| Assignment |
A faithful copy of every entry, with the pictures removed, is what is needed here.

| Records shown |
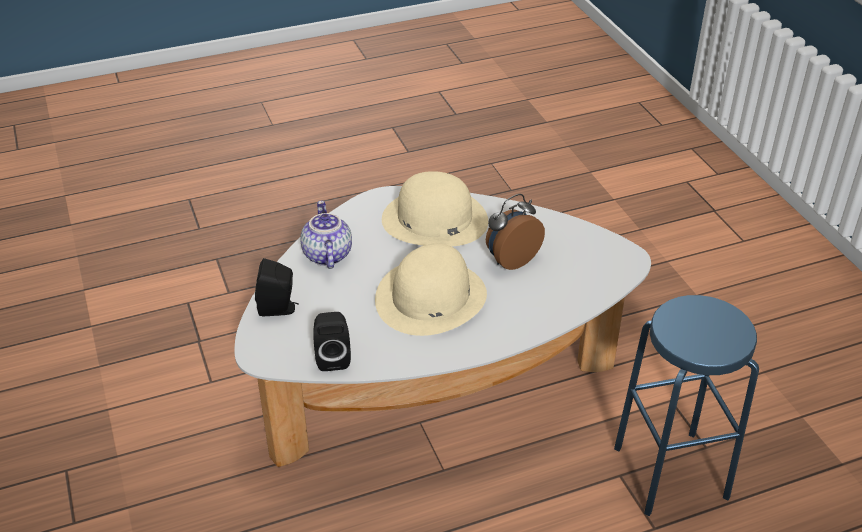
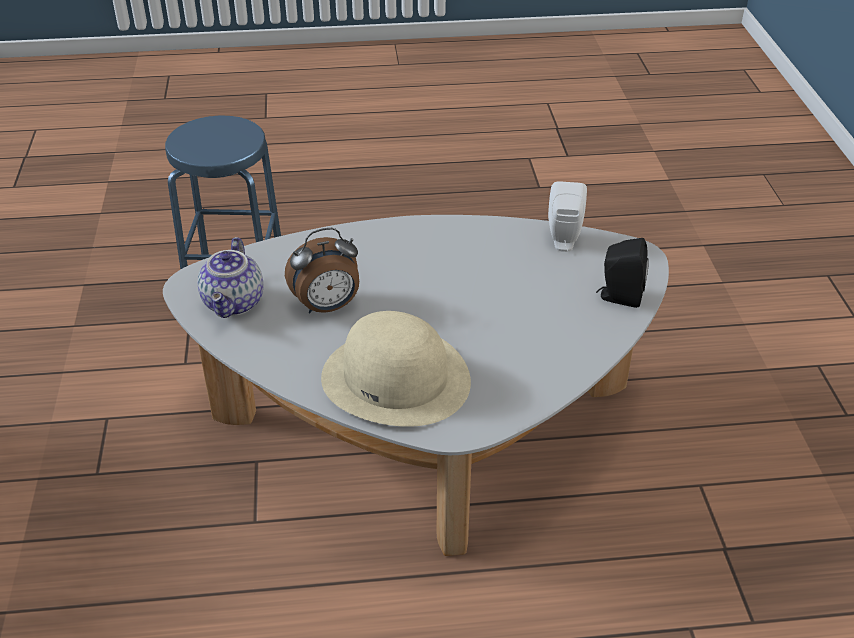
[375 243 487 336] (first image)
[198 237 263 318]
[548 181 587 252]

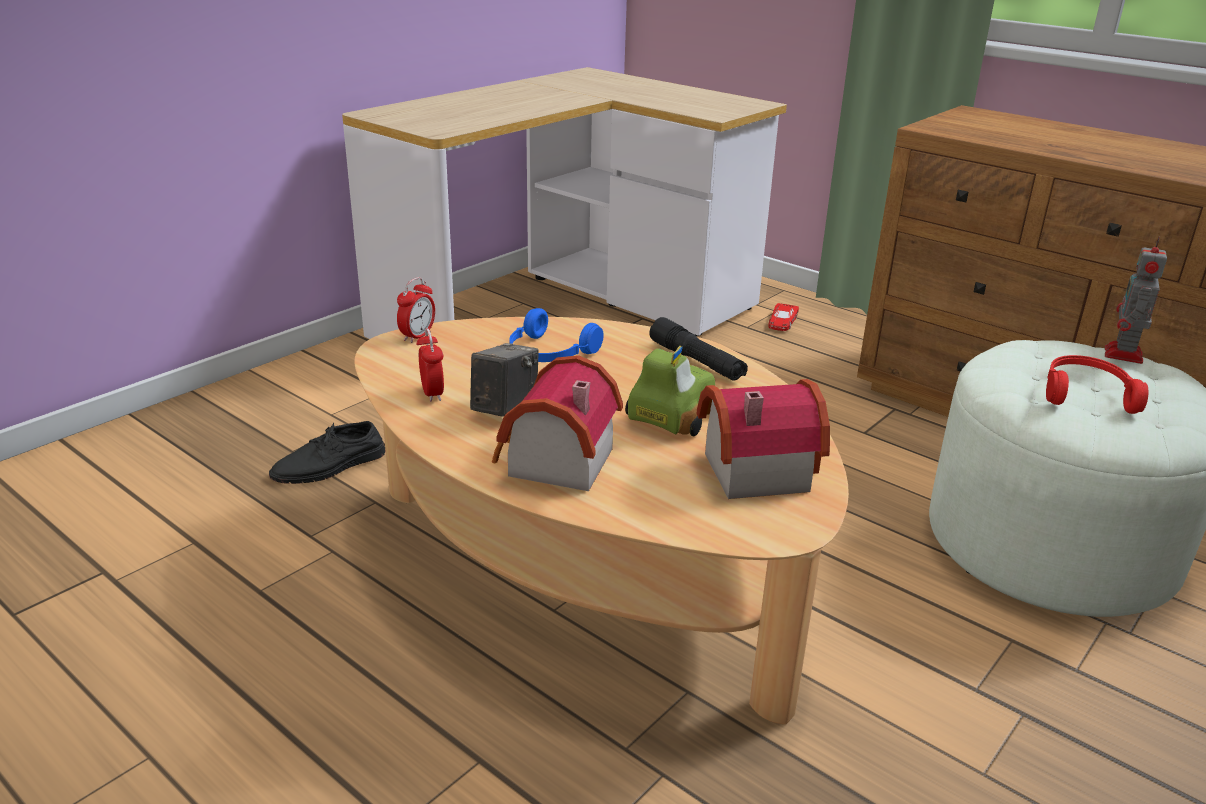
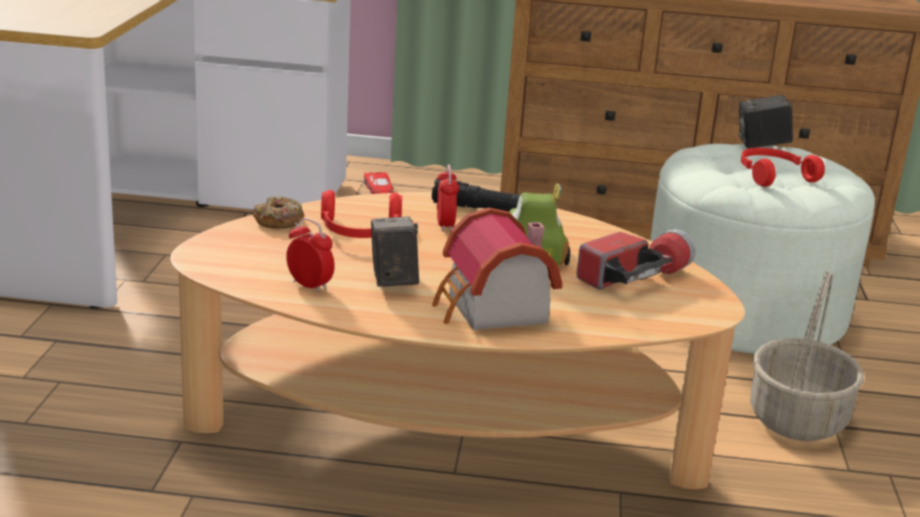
[269 421 386 484] (first image)
[253 196 305 229]
[750 270 864 441]
[437 164 459 232]
[577 229 695 289]
[738 94 793 149]
[321 190 402 238]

| Solved problem |
[375 243 487 336] (first image)
[198 237 263 318]
[548 181 587 252]

[269 421 386 484] (first image)
[253 196 305 229]
[750 270 864 441]
[437 164 459 232]
[577 229 695 289]
[738 94 793 149]
[321 190 402 238]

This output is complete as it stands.